Filter out known "avoid / do not use" drugs from results

khanspers commented 1 year ago

For some diseases, there are known "do not use / avoid" compounds/drugs. Can these be filtered out of results somehow? Maybe by using a "stop" list or by cross-checking against "has_adverse_event" for the same disease?

Example: NARP Syndrome has no cure and treatment is supportive to treat symptoms like seizures, headache, acidosis, dystonia etc. Known agents to avoid when treating these symptoms include sodium valproate, barbiturates, anesthesia, dichloroacetate. Two of these agents are included in Translator results, Valproic Acid (synonym of sodium valproate) and barbiturates:

https://ui.ci.transltr.io/results?l=Narp%20Syndrome&t=0&q=eb77dc97-42ad-40e8-8627-e03ad9c148dc https://arax.ncats.io/?r=eb77dc97-42ad-40e8-8627-e03ad9c148dc

gglusman commented 1 year ago

Perhaps it might be more useful to segregate such results and clearly label them as contraindicated, as opposed to filtering them out? Such information might be very valuable for anyone considering what could (or could not) treat a disease.

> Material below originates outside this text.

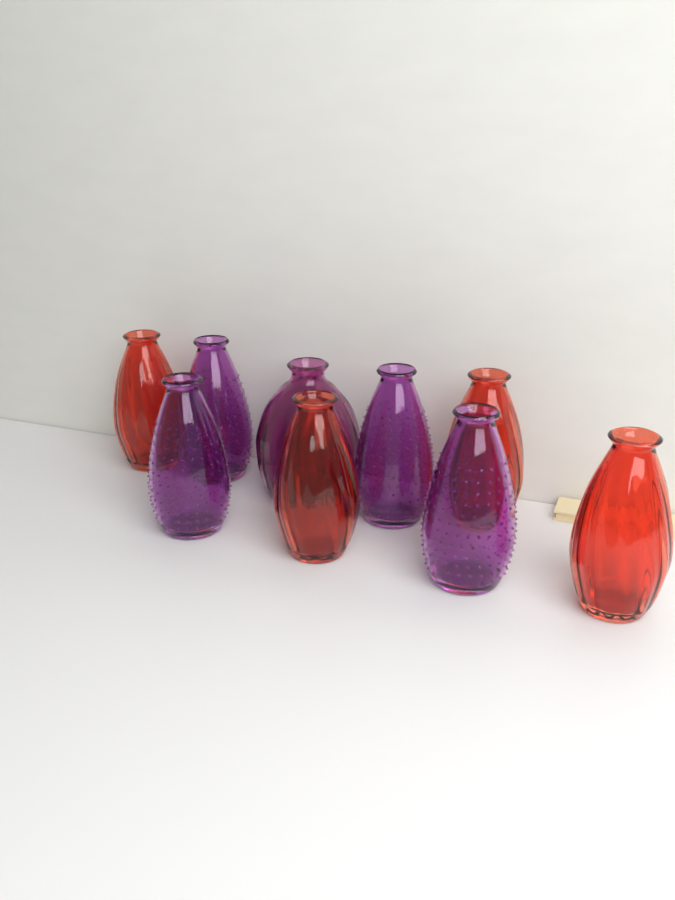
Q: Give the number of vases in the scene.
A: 9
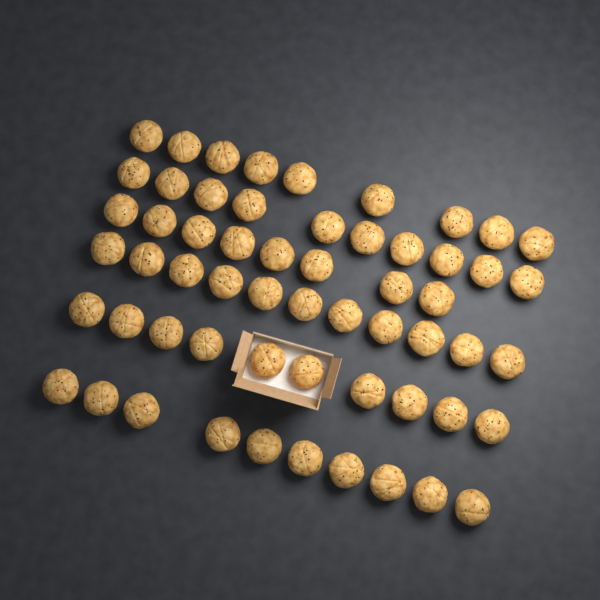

sierra-moxon commented 1 year ago

We can take a look at the mychem.info return and see if something like this kind of attribute exists and can be implemented in the UI.

sierra-moxon commented 1 year ago

Tested on CI this morning: https://ui.ci.transltr.io/results?l=Narp%20Syndrome&i=MONDO:0010794&t=0&q=e62a0a12-a253-48ed-9d2d-5a9b71b2f78f

Still very much returning (with a score of 100 and many publications) the chemicals that are to be avoided when treating NARP Syndrome:

sierra-moxon commented 1 year ago

@newgene @Genomewide - is there a parameter in the mychem.info endpoint that can help us exclude "Valporic Acid" from the results for "what chemical may treat NARP Syndrome"?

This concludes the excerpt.